Madrid plans halt to public art projects
The city council of Madrid calls for suspension on public art in the capital’s historic centre following negative shift in public perception.20 August 2008
MADRID - Madrid's city council is proposing a moratorium on public art in the capital's historic centre, citing, among other reasons, "the negative shift in the perception of monuments" and "their inability to become part of the city's memory".
The banalisation of public art, a process that has been underway for decades, says the city arts department, is responsible for this new outlook on things.

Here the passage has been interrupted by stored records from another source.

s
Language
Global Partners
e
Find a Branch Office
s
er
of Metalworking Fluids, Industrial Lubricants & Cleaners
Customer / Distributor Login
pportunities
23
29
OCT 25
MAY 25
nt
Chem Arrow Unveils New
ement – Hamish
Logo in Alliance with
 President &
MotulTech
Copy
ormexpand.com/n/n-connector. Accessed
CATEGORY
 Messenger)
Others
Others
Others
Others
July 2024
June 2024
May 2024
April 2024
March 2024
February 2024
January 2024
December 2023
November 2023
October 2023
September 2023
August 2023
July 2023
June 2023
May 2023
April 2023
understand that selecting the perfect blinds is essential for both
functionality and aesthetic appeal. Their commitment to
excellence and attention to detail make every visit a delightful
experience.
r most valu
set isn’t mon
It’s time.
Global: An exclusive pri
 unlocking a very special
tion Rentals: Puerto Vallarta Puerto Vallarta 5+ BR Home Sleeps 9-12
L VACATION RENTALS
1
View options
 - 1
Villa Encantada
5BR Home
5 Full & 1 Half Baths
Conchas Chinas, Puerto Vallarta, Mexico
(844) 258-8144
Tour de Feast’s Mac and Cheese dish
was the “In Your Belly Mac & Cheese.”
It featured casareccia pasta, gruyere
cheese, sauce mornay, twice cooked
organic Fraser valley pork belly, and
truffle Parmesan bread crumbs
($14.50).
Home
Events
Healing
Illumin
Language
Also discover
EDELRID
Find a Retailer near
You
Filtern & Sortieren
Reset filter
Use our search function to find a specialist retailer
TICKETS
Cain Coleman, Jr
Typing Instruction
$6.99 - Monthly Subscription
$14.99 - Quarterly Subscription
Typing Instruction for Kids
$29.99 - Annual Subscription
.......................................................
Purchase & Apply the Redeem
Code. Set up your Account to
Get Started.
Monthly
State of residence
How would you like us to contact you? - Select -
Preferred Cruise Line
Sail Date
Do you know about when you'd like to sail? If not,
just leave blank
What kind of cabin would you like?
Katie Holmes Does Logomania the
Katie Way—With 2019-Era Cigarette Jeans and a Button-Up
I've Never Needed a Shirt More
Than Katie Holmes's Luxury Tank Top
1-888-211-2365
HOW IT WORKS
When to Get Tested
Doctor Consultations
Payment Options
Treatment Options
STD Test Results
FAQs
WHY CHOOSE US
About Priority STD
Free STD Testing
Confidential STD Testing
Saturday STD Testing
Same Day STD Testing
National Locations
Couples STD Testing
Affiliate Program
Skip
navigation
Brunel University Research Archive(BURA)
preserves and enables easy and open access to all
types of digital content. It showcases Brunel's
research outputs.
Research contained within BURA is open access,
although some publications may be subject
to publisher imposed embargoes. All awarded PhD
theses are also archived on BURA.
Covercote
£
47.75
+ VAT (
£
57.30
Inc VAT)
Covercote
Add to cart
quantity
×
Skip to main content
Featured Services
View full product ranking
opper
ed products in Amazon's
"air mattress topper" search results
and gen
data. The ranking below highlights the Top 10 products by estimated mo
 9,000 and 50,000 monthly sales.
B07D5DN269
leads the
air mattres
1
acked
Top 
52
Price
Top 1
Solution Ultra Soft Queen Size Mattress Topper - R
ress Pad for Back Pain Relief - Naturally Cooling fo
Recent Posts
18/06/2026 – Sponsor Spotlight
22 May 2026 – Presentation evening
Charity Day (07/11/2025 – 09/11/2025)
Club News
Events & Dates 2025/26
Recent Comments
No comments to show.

A document that this department has sent to the Urban Quality Commission, in charge of the final decision, states that public monuments as a representation of the social collective have lost their strength, and that people no longer appreciate them as they did in the past.
In recent years, several neighbourhood associations have protested new initiatives such as La violetera, a lifelike sculpture of an anonymous violet seller that symbolises 19th-century Madrid.
There was also a well-publicised row in the 1990s over the installation across the city of large lamp post-like structures for publicity purposes, which have always been referred to in a negative fashion as chirimbolos (roughly translated as "thingamajigs").
On the other hand, a new sculpture that was recently installed at the renovated Anton Martin square, titled El abrazo (The Hug) and symbolising amnesty, was well accepted by locals.
Figurative versus abstract
Part of the problem, says the city, is the ongoing battle between figurative and abstract art, with the former gradually losing ground.
But ultimately, there is simply a lot of public art out there already.
Madrid has more than 1,000 elements of historical and artistic value, including countless sculptures, 520 fountains, and buildings galore that date as far back as the Middle Ages, such as the churches of San Pedro or San Nicolas de los Servitas, in old Madrid.
The city council is therefore proposing a moratorium on the installation of new monuments in the central area of Madrid known as "the almond," because of its shape.
There is one exception to this guideline, and that is cases in which the Urban Quality Commission feels that a new monument would respond to real social demand and reflect the importance of truly exceptional events.
The paradigm of such a monument, of course, is the tribute to the victims of the 11 March 2004 train bombings at Atocha train station, an 11-metre-high circular structure made of glass that plays with the changing light and was inaugurated in March 2007.